I also think it’s very much an undue burden to have them register, pay, and obtain training through the provider, and then you’re asking them to go to a different website, register, pay another fee, as a resident I’m curious how much that fee will be.
And a number — let me say that the people that I assist and the people that will be affected by these regulations, they’re varying levels of education, they’re varying levels of literacy, varying levels of computer skills. So requiring them to register and interface with two different websites, two different systems, some people are not going to be able to accomplish that.
And so I feel it’s an undue burden and some hospitality workers will not be able to comply due to their lack of computer skills or their lack of literacy, and I think that’s all I had.
MS. NIELSEN: Thank you. (Proceedings recessed from 10:45 a.m. until 4:00 p.m.)
MR. ORTEGA: It is now 4:00 o’clock p.m.
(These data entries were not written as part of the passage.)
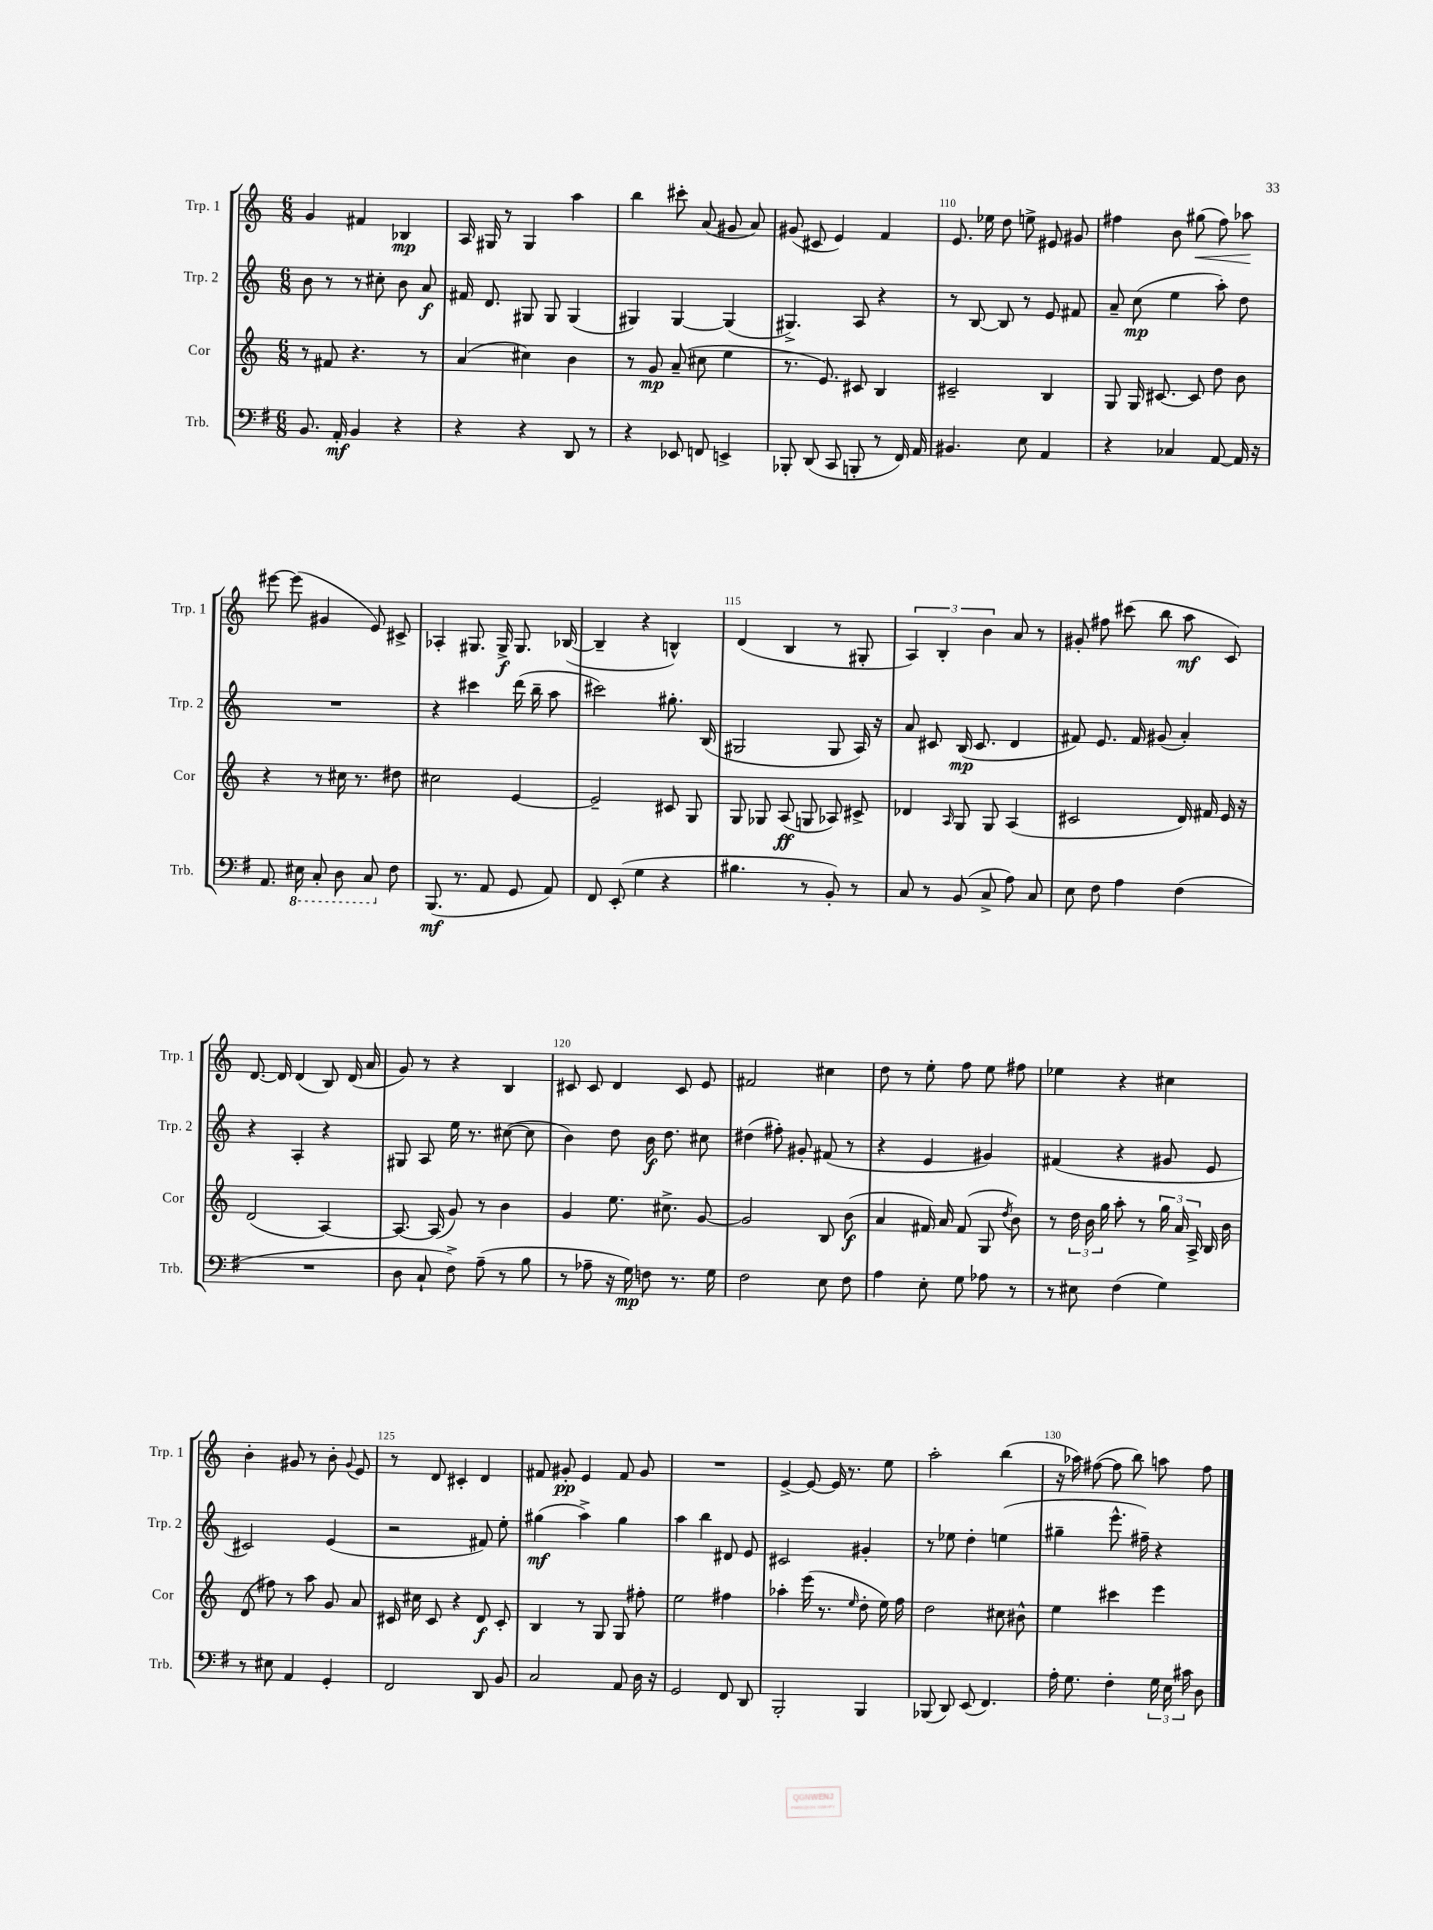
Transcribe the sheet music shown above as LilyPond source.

<<
\new StaffGroup <<
\new Staff = "s0" \with { instrumentName = "Trp. 1" shortInstrumentName = "Trp. 1" } {
    \clef treble \key c \major \numericTimeSignature \time 6/8
    \autoBeamOff g'4 fis'4 bes4\mp |
    a16 gis16 r8 gis4 a''4 |
    b''4 cis'''8-. a'8( gis'8 a'8) |
    gis'8( cis'8 e'4) f'4 |
    e'8. ees''16 d''8 e''8-> eis'8 gis'8 |
    fis''4 b'8 gis''8\<( fis''8) aes''8\! |
    eis'''8~ eis'''8( gis'4 e'8) cis'8-> |
    aes4-. gis8. gis16->\f gis8. bes16~( |
    bes4-- r4 b4-^) |
    d'4( b4 r8 gis8-. |
    \tuplet 3/2 { a4) b4-. b'4 } a'8 r8 |
    gis'8-. fis''8 cis'''8( b''8 a''8\mf c'8) |
    d'8.~ d'16 d'4( b8) d'16( a'16 |
    g'8) r8 r4 b4 |
    cis'8 cis'8 d'4 cis'8 e'8 |
    fis'2 cis''4 |
    d''8 r8 e''8-. f''8 e''8 fis''8 |
    ees''4 r4 cis''4 |
    b'4-. gis'8 r8 b'8-. \appoggiatura { gis'8 } e'8 |
    r8 d'8 cis'4-. d'4 |
    fis'8 gis'8-.\pp e'4 fis'8 gis'8 |
    R2. |
    e'4~-> e'8~ e'16 r8. e''8 |
    a''2-. b''4( |
    r16 aes''16) fis''8~( fis''8 b''8) a''8 fis''8 \bar "|." |
}
\new Staff = "s1" \with { instrumentName = "Trp. 2" shortInstrumentName = "Trp. 2" } {
    \clef treble \key c \major \numericTimeSignature \time 6/8
    \autoBeamOff b'8 r8 r8 cis''8-. b'8 a'8\f |
    fis'16 d'8. gis8 gis8 gis4( |
    gis4) gis4~ gis4( |
    gis4.->) a8 r4 |
    r8 b8~ b8 r8 e'8 fis'8 |
    a'8-- c''8\mp( e''4 a''8-.) d''8 |
    R2. |
    r4 cis'''4 d'''16( b''16-- a''8 |
    cis'''2) gis''8.-. b16( |
    gis2 gis8 a16) r16 |
    a'8 cis'8 b16\mp( cis'8. d'4 |
    fis'8) e'8. fis'16 gis'8( a'4-.) |
    r4 a4-. r4 |
    gis8 a8 e''16 r8. cis''8~( cis''8 |
    b'4) d''8 b'16\f d''8. cis''8 |
    dis''4( fis''8-.) gis'8-. fis'8( r8 |
    r4 e'4 gis'4) |
    fis'4( r4 gis'8 e'8 |
    cis'2) e'4( |
    r2 fis'8) e''8-. |
    gis''4\mf( a''4->) gis''4 |
    a''4 b''4 dis'8 e'8 |
    cis'2 gis'4-. |
    r8 ees''8 d''4-. e''4( |
    gis''4-- e'''8.-^ fis''16--) r4 \bar "|." |
}
\new Staff = "s2" \with { instrumentName = "Cor" shortInstrumentName = "Cor" } {
    \clef treble \key c \major \numericTimeSignature \time 6/8
    \autoBeamOff r8 fis'8 r4. r8 |
    a'4( cis''4) b'4 |
    r8 g'8\mp a'8--( cis''8 e''4 |
    r8. e'8.) cis'8 b4 |
    cis'2-- b4 |
    g8 g16 cis'8.~ cis'8 d''8 b'8 |
    r4 r8 cis''16 r8. dis''8 |
    cis''2 e'4~ |
    e'2-- cis'8 g8 |
    g8 ges8 a8\ff( g8 aes8) cis'8-> |
    des'4 \grace { a16 } g8 g8 a4( |
    cis'2 d'16) fis'16 e'16 r16 |
    d'2( a4~) |
    a8.~ a16( g'8) r8 b'4 |
    g'4 e''8. cis''8.-> g'8~ |
    g'2 b8 b'8\f( |
    a'4 fis'16) a'16 fis'8( g8 \acciaccatura { d''8 } b'8) |
    r8 \tuplet 3/2 { d''16 b'16 g''16 } a''8-. r8 \tuplet 3/2 { g''16 a'16 a16-> } b16 b'16 |
    d'8( fis''8) r8 a''8 g'8 a'8 |
    cis'16 cis''16 cis'8 r4 d'8\f cis'8-. |
    b4 r8 g8 g8 fis''8-. |
    e''2 fis''4 |
    aes''4-. e'''16( r8. \grace { e''16 } d''8-. e''16) f''16 |
    d''2 cis''8 bis'8-^ |
    e''4 cis'''4 e'''4 \bar "|." |
}
\new Staff = "s3" \with { instrumentName = "Trb." shortInstrumentName = "Trb." } {
    \clef bass \key g \major \numericTimeSignature \time 6/8
    \autoBeamOff b,8. a,16-.\mf b,4 r4 |
    r4 r4 d,8 r8 |
    r4 ees,8 f,8 e,4-> |
    bes,,8-. d,8( c,8 b,,8-. r8 fis,16) a,16 |
    bis,4. e8 a,4 |
    r4 ces4 a,8~ a,16 r16 |
    a,8. \ottava #-1 eis,16 c,8-. d,8 c,8 \ottava #0 fis8 |
    b,,8.\mf( r8. a,8 g,8 a,8) |
    fis,8 e,8-.( g4 r4 |
    bis4. r8 b,8-.) r8 |
    c8 r8 b,8( c8-> a8) c8 |
    e8 fis8 a4 fis4( |
    R2. |
    d8 c8-! fis8->) a8--( r8 b8 |
    r8 aes8-- r16 g16\mp) f8 r8. g16 |
    fis2 e8 fis8 |
    a4 e8-. g8 aes8 r8 |
    r8 eis8 fis4( g4) |
    r8 eis8 a,4 g,4-. |
    fis,2 d,8 b,8 |
    c2 a,8 d16 r16 |
    g,2 fis,8 d,8 |
    b,,2-. b,,4 |
    bes,,8( d,8) e,8( fis,4.) |
    a16-. g8. fis4-. \tuplet 3/2 { g16 e16 cis'16 } d8 \bar "|." |
}
>>
>>
\layout { \context { \Score currentBarNumber = #106 \override BarNumber.break-visibility = ##(#f #t #t) barNumberVisibility = #(every-nth-bar-number-visible 5) } }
Are there any new-comers who wish to comment on the proposed regulations?
Hearing no requests, I hereby close this oral hearing.
Thank you all or thank you also to those who have attended this hearing, we appreciate your assistance in developing these regulations.
(Proceedings concluded at 4:00 p.m.)
I, CARRIE HEWERDINE, RDR, California CSR No. 4579, Certified Shorthand Reporter, certify;
That the foregoing proceedings were taken before me at the time and place therein set forth;
That all proceedings, and all comments and statements made at the time of the proceedings were recorded stenographically by me and were thereafter transcribed;
That the foregoing is a true and correct transcript of my shorthand notes so taken.
I further certify that I am not a relative or employee of any attorney of the parties, nor financially interested in the action.
I declare under penalty of perjury under the laws of California that the foregoing is true and correct.
Dated this 12th day of October, 2019.